Selected excerpt:
- - -
By Kristin Dobbin, Jessica Mendoza and Michael Kuo

The Sustainable Groundwater Management Act (SGMA) is an historic opportunity to achieve long-term sustainable groundwater management and protect drinking water supplies for hundreds of small and rural low-income communities, especially in the San Joaquin Valley. Past research indicates that few of these communities are represented in the Groundwater Sustainability Agencies (GSAs) formed to implement the new law. This raises questions about the extent such communities are involved in groundwater reform and potential concerns about how small and rural drinking-water interests are being incorporated into Groundwater Sustainability Plans (GSPs).

Our new report summarizes results of interviews with more than thirty small (< 10,000 people), low-income community representatives in the San Joaquin Valley providing an important window into community perspectives on, and experiences with, SGMA implementation. How and why are communities involved with SGMA or not? What challenges and opportunities exist for increasing community involvement with SGMA implementation?
- - -
Data section:
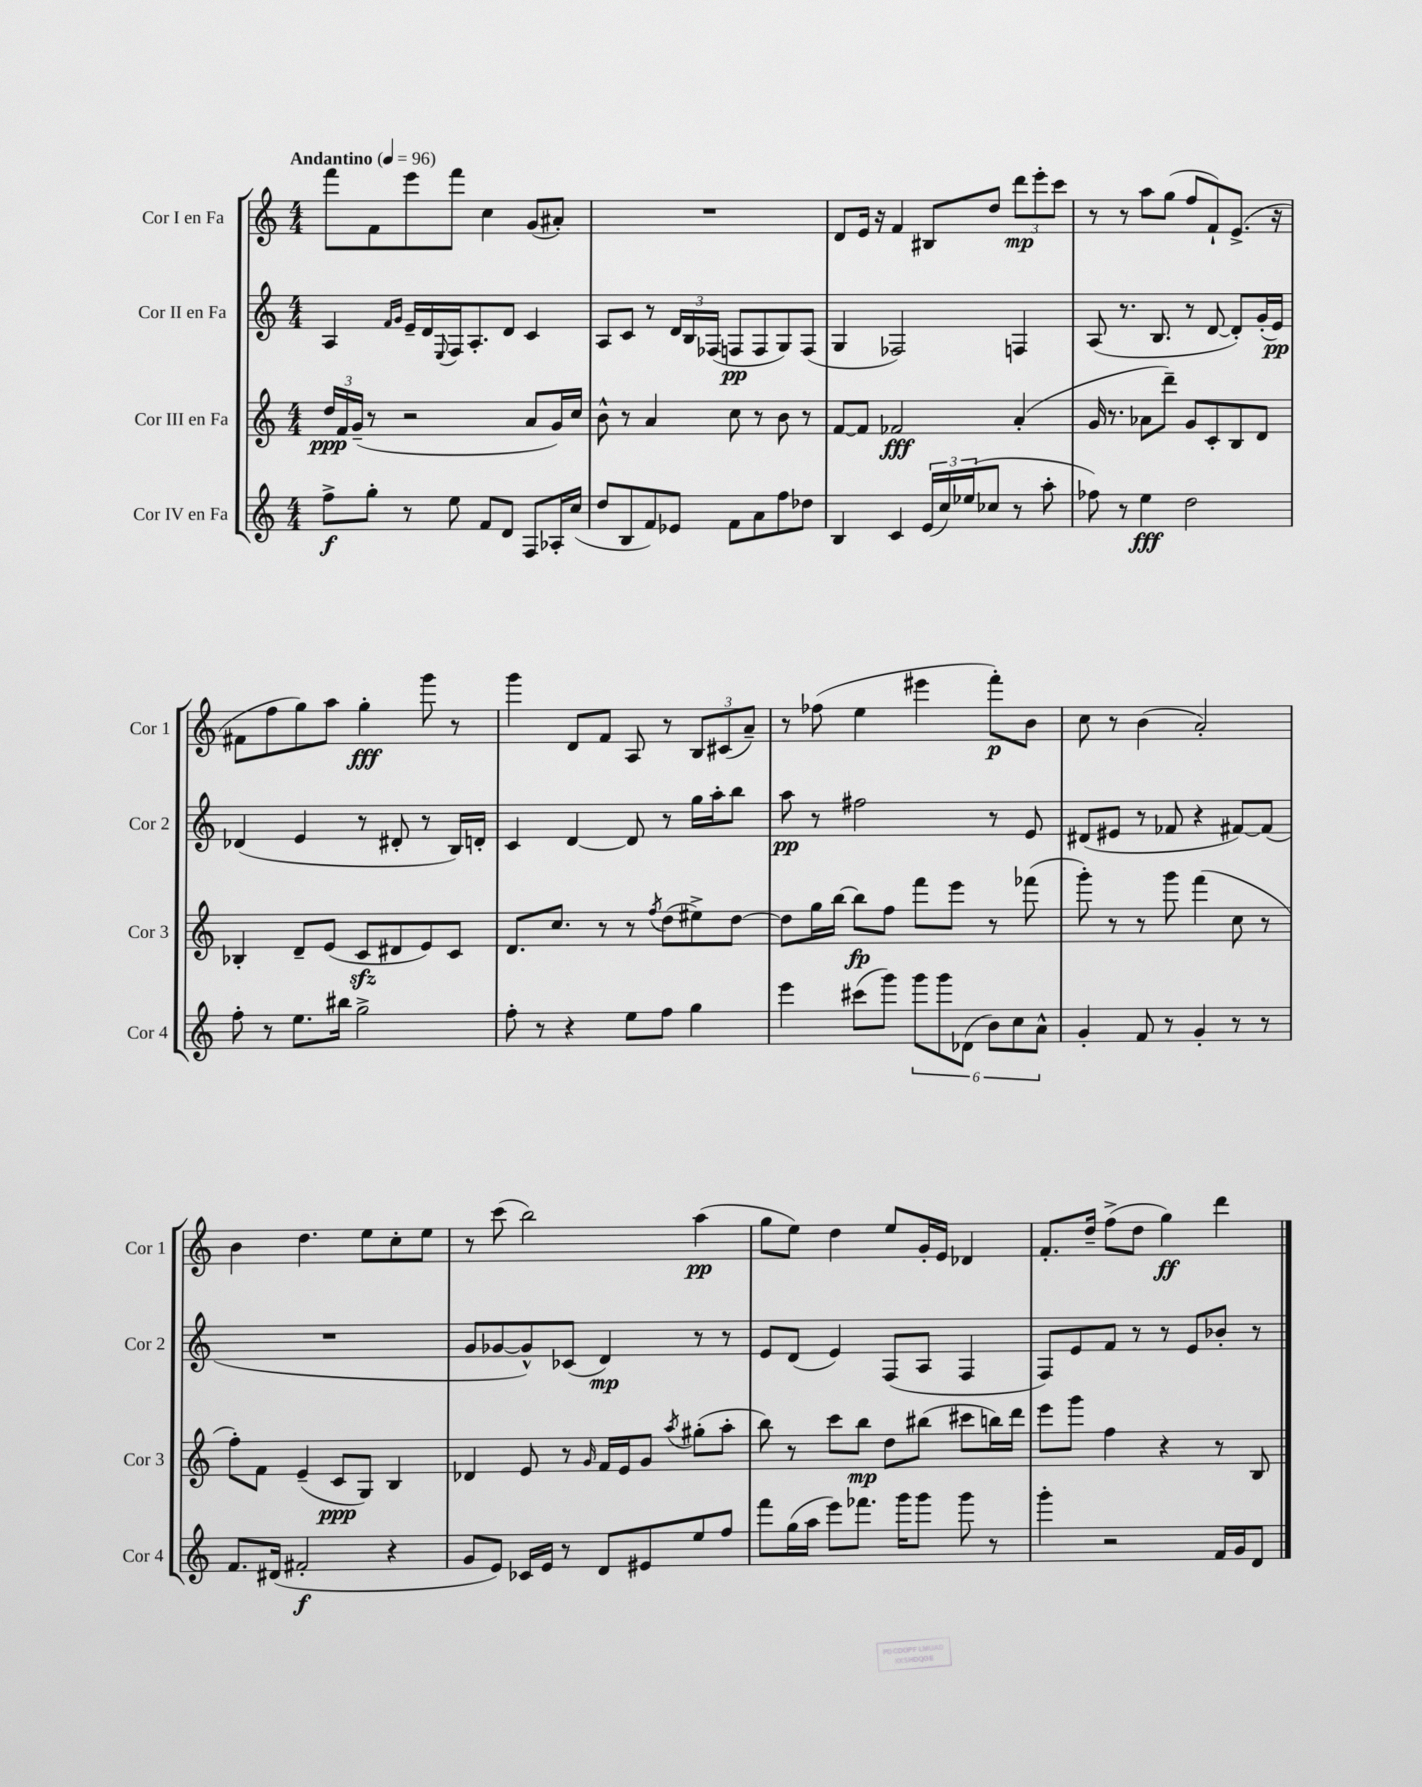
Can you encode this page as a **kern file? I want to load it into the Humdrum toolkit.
- - -
Challenges:
1) Answer these questions about the groundwater management excerpt:
(a) What full name does the abbreviation SGMA stand for?
(b) How many community representatives were interviewed for the new report?
(c) What population size does the report use to define a small community?
2) Proceed with the groundwater management text, writing on from its last sentence.
The listing comes from a separate source, unrelated to the groundwater text.

Answers by task:
1)
(a) The Sustainable Groundwater Management Act.
(b) More than thirty.
(c) Fewer than 10,000 people.

2)
The findings suggest communities are highly interested in SGMA and desire to be involved in its implementation, which many deemed indispensable for the future of their communities. Small and rural communities are participating in a variety of ways, including serving on committees, attending meetings and workshop and monitoring meeting minutes and agendas. While interviewees’ experiences in these different capacities are exceedingly diverse, six common challenges and concerns about SGMA implementation arose:

  1. Resource constraints to participation: Lack of staff, small budgets, in-house experts and an inability to pay for outside services/support limited communities’ formal participation in GSA governance and attendance and involvement in SGMA meetings.
  2. Accessibility: Additional factors limiting the accessibility of the SGMA process included day-time meetings, language barriers, the proliferation of board and committee meetings, and irregular and unclear meeting schedules and notices.
  3. Transparency: A lack of transparency in GSA decision-making as well as limited access to the data and information being used to develop Groundwater Sustainability Plans (GSPs) were common concerns for interviewees impacting their desire to participate and trust in the process.
  4. Lack of formal representation: The relegation of communities to advisory, rather than decision-making, roles in the SGMA process was also a common concern.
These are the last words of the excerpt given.